Landgasthof Kemmeriboden-Bad. Foto: TES.

The Kemmeriboden-Bad-Merängg

The Kemmeriboden-Bad (also called Bedli or Schybebad, Schybe meaning shadow in Berner dialect) is located on the banks of the River Emme, on the edge of the Emmental in the canton of Bern. The land was used as a forestry area until 1794.

The healing springs were already known a century before that. In 1794, the owner opened the first spa hotel, a Gastwirtschaft with a bath. A new owner took over the hotel in 1834. It was the beginning of the dynasty of today’s owner Reto Invernizzi.
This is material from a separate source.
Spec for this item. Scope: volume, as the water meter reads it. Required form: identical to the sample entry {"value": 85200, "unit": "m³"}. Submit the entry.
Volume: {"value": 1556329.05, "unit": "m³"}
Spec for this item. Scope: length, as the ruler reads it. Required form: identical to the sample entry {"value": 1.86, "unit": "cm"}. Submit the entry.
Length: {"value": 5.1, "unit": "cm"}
Between 1878 and 1900, the hotel was renovated and extended to reflect its present state. The large house, the Bauernhaus or Wirtshaus, was completed in 1880. The Chässpycher and the Kegelhüsi were built in 1898 and 1900. Meanwhile, a farm remained connected to the complex. It supplied the kitchen with fresh milk, eggs, meat and other products for the restaurant.
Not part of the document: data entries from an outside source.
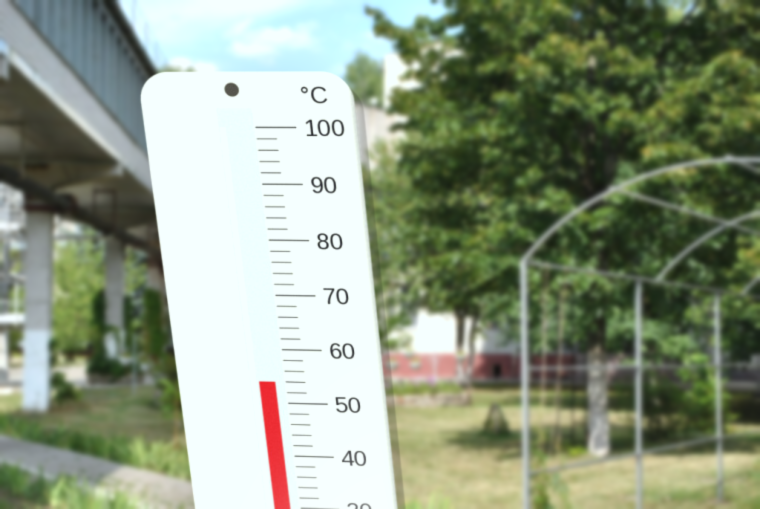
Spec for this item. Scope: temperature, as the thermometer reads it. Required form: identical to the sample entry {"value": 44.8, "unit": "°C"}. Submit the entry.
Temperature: {"value": 54, "unit": "°C"}
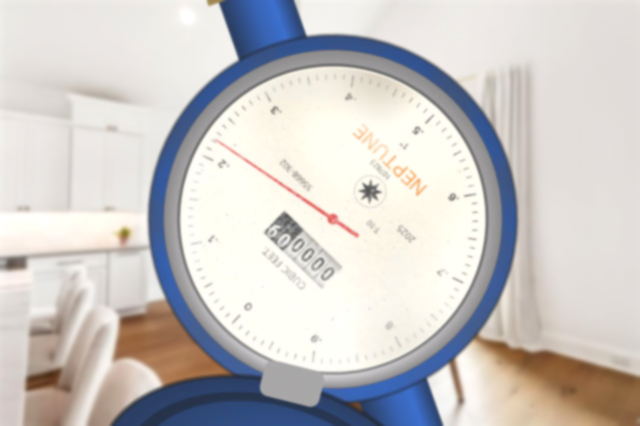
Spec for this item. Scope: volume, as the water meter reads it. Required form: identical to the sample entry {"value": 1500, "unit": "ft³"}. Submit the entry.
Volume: {"value": 9.22, "unit": "ft³"}
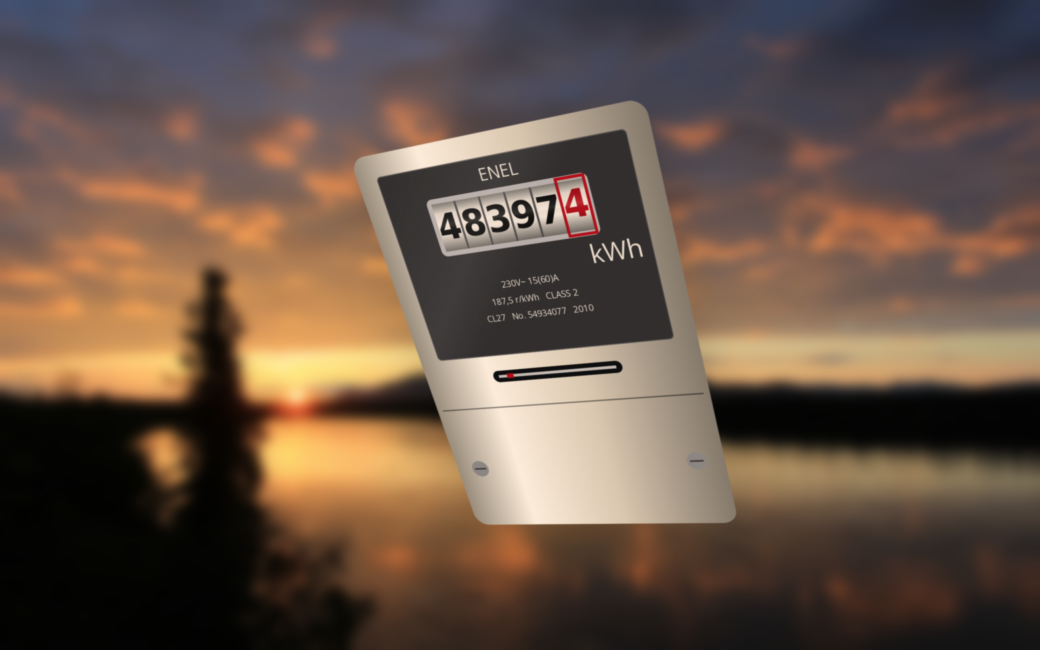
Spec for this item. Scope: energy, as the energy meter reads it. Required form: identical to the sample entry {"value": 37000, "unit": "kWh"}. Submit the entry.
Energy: {"value": 48397.4, "unit": "kWh"}
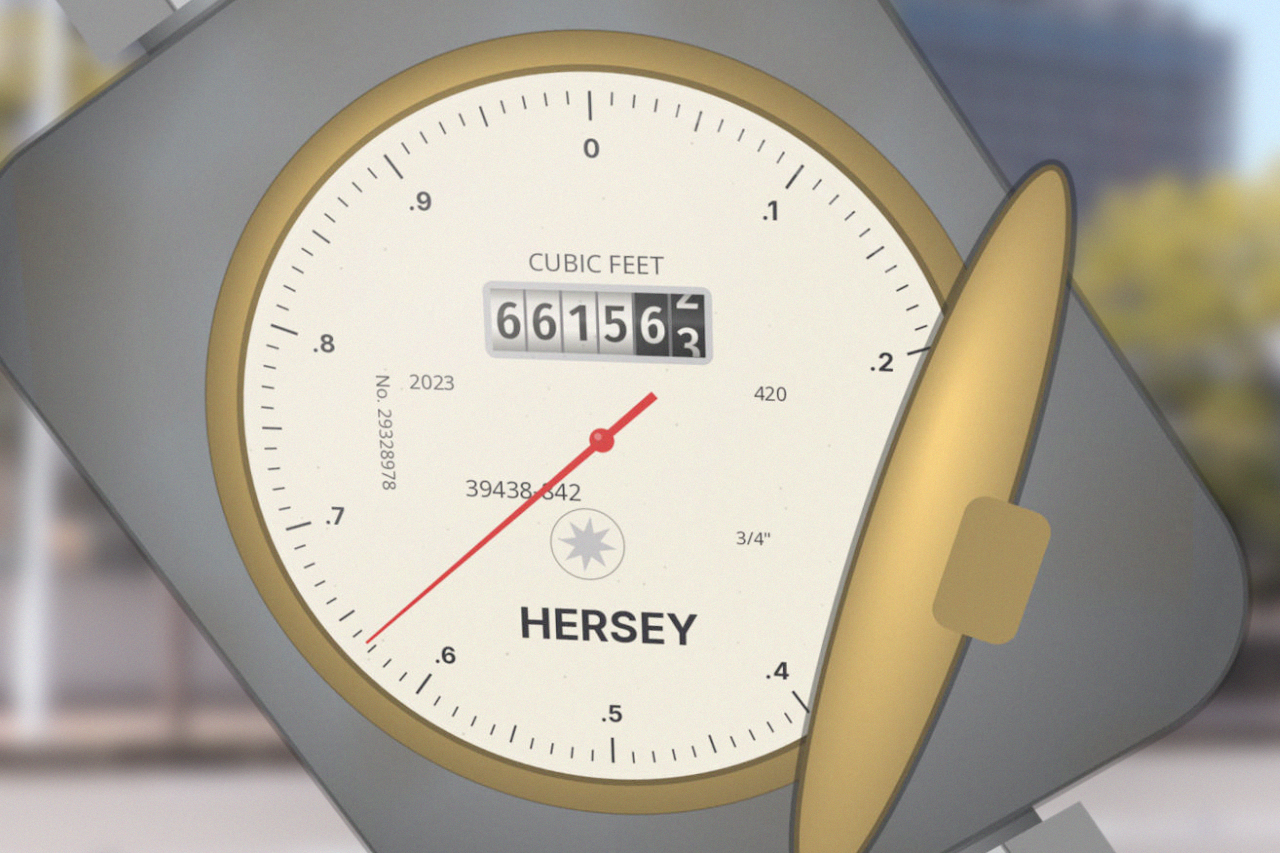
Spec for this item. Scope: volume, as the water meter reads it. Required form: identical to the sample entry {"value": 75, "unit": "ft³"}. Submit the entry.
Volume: {"value": 661562.63, "unit": "ft³"}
Many celebrities, poets, writers, politicians and business people found their way to the complex. The first generator to produce electricity was completed in 1916. Not only did the Spanish flu wreak havoc on the owners’ family in 1918-1920, but the covered wooden bridge also collapsed three times to the swirling waters of the usually calm Emme.

1939 was an important year for the hotel. Just before the Second World War outbreak on 3 September 1939, the hotel served the Kemmeriboden-Bad-Merängge (Nidli in Bern dialect) for the first time, a desert now nationally and internationally famous.

The following significant changes occurred in 1990 with a hydroelectric power station for electricity, a park and several other buildings.

In 2008, the next project took shape: the annual construction of an igloo made of homemade snow in December. The igloo has been extended over the years and now has five rooms, a restaurant for about guests and a separate room for fondue. The igloo only begins to melt around mid-March if the weather gods allow it.

The place is an ideal starting point for hikes to the Entlebuch and Emmental, and Postauto stops here.